Directive. Please output only the lines that run from the line containing "As your little" through the end of the material below, exactly.

[[ Data shown, beginning ]]

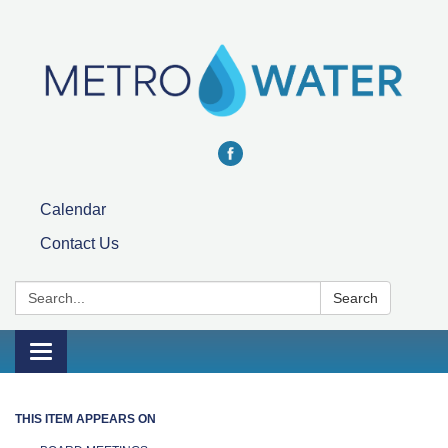
Calendar
Contact Us
Search:
Search
Toggle navigation
THIS ITEM APPEARS ON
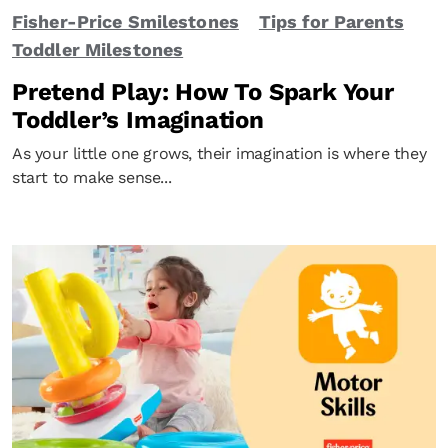
Fisher-Price Smilestones
Tips for Parents
Toddler Milestones
Pretend Play: How To Spark Your
Toddler’s Imagination
As your little one grows, their imagination is where they
start to make sense...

[[ Data shown, end ]]

Exercise response.
As your little one grows, their imagination is where they
start to make sense...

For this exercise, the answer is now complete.